◆ Passage given ◆
The output signal dimensions depend on the input signal dimensions, the overall interpolation and decimation factors of the Farrow Rate Converter block, and whether you select the Allow arbitrary frame length for fixed-size input signals parameter. You can determine the overall interpolation factor L and the decimator factor M by clicking the View Info button in the block dialog box.

This table provides more details on the dimensions of the output signal when you input a fixed-size input signal.

Fixed-Size Input Signal

Input SignalOutput Signal Dimensions

P-by-1 column vector, where P is a multiple of the decimation factor M

(LP/M)-by-1, where L is the interpolation factor

P-by-1 column vector, where P is not a multiple of the decimation factor M

ceil(LP/M)-by-1 when you select Allow arbitrary frame length for fixed-size input signals.

If you do not select Allow arbitrary frame length for fixed-size input signals, the block errors.

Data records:

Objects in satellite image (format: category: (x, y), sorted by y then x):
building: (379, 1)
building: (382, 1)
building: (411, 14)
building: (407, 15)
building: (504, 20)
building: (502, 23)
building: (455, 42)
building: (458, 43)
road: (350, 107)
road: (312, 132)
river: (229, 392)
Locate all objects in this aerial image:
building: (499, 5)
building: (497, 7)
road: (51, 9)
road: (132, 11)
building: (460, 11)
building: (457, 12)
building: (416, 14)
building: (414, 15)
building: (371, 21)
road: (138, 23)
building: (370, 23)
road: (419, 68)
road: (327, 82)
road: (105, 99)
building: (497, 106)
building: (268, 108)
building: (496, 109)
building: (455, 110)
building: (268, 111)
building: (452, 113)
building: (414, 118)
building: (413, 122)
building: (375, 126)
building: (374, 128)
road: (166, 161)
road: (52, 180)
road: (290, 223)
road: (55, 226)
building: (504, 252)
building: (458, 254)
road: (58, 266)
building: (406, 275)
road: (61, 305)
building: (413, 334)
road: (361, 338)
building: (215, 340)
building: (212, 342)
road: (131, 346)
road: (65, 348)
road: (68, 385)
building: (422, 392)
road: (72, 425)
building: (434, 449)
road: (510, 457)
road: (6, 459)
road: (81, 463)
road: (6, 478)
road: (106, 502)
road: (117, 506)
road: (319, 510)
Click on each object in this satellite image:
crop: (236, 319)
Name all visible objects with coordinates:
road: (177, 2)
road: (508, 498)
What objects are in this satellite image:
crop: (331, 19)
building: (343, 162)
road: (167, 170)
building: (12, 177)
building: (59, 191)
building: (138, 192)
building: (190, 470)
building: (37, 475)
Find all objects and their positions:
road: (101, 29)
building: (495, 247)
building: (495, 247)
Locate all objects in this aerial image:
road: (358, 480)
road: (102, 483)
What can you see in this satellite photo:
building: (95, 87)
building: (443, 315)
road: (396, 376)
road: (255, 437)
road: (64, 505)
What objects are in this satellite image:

◆ What this exercise asks ◆
1/ In the passage on the Farrow Rate Converter block, how do you find the overall interpolation factor L and the decimation factor M?
2/ Carry on the passage on the Farrow Rate Converter block from the point where it stops.
The listing has no role in this exercise.

◆ Outputs by task ◆
1/ By clicking the View Info button in the block dialog box.

2/
P-by-Q matrix, where P is a multiple of the decimation factor M

(LP/M)-by-Q

P-by-Q matrix, where P is not a multiple of the decimation factor M

ceil(LP/M)-by-Q when you select Allow arbitrary frame length for fixed-size input signals.

If you do not select Allow arbitrary frame length for fixed-size input signals, the block errors.

This table gives more details on the dimensions of the output signal when you input a variable-size input signal. When you input a variable-size signal (frame length changes during simulation), the Allow arbitrary frame length for fixed-size input signals appears on the block dialog box but does not have any impact on the input frame length. You can input a variable-size signal of any frame length even if you do not select the Allow arbitrary frame length for fixed-size input signals parameter.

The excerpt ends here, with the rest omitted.